Street food in Yangon is everywhere, cheap and – usually – very tasty, but there is one speciality, only found in Myanmar, that should be tried, if for no other reason than to say you’ve done it. Wat Thar Doke Htoe (pork sticks), a mound of pig’s innards and gizzards, fat tongues and sponge-like tripe are sliced and slid on skewers and arrayed around a semi-circular cauldron in which a rich brown gravy simmers. The procedure is to take a skewer with the slice of pre-cooked meat and warm it in the gravy for thirty seconds, dip it into the slightly sweet and sour sauce in a bowl in front of you then eat it. Street sweepers sit next to suited businessmen, secretaries next to students, and for few kyat per wooden skewer they can have a modest snack or intestinal blow-out. (Read more at Everything But the Squeal)
But my dining is focused on distinctly different level, Monsoon on Thein Phyu Rd, back near Strand Road. The restaurant is aptly named because the extensive menu of this delightful peaceful spot full of original colonial charm is made up of dishes from the countries covered by the monsoon, Myanmar, Thailand, Vietnam, Cambodia and Laos.

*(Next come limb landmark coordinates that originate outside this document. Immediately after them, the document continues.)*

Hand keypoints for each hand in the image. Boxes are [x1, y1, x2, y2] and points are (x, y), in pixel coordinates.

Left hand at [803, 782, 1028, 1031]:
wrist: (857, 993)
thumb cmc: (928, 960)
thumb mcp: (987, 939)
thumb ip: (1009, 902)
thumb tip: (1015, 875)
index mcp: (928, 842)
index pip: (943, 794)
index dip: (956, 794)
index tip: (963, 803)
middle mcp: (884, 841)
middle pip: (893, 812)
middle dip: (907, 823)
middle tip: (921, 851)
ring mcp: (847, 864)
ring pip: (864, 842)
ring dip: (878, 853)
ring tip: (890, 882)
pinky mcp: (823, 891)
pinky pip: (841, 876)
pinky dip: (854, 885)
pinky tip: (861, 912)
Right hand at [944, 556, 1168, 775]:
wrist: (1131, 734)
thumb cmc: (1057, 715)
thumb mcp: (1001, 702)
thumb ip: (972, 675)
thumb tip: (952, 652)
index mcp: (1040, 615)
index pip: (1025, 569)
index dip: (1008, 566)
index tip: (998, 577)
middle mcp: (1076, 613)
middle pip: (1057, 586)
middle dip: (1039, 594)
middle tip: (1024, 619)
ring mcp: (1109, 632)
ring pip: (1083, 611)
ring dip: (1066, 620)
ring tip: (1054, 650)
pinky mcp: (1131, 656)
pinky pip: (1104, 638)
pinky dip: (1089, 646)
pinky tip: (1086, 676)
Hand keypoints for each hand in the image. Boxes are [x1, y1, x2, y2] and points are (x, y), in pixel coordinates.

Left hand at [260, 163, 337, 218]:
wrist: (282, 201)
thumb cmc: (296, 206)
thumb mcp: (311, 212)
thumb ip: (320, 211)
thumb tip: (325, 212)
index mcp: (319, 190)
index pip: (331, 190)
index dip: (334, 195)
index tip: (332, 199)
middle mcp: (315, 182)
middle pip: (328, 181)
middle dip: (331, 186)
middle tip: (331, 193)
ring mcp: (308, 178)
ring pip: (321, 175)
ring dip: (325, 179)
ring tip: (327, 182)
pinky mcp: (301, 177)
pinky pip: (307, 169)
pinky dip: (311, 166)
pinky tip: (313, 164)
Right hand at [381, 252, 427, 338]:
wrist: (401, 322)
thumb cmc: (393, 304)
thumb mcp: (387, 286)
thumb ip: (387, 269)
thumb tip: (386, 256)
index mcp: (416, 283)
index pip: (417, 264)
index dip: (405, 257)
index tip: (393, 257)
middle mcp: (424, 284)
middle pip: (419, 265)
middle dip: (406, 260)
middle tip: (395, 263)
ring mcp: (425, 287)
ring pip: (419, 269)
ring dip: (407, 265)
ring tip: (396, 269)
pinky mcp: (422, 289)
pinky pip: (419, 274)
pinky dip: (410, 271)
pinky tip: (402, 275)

The apparent simplicity of the dishes (as compared to the complexity of their names) lacks nothing in their flavour; Nga phe ohn no cbet – fish cake in coconut curry from Myanmar, Keng onsol mak fak khen, stir-fried morning glory from Laos, a delicious green vegetable as common as rice in Asia but which, for some reason, the possession and growing of is seen as a category 1 and 2 misdemeanor in the US.
Having only a few fancy hotels, starred restaurants or chi-chi nightclubs, Yangon is unlikely to attract the high-flying tourist, but given the increasing international investment in Myanmar that will undoubtedly come. Now is your chance to see a city re-awakening from a deep sleep, still with its traditional markets, the street barber with an umbrella and chair as his salon, the ambulatory cart with a machine like an old washing mangle that crushes the semi-sweet juice fresh from one-metre lengths of sugarcane, and the benign shambles that make Southeast Asia so intriguing, but has sadly been lost in so many other countries.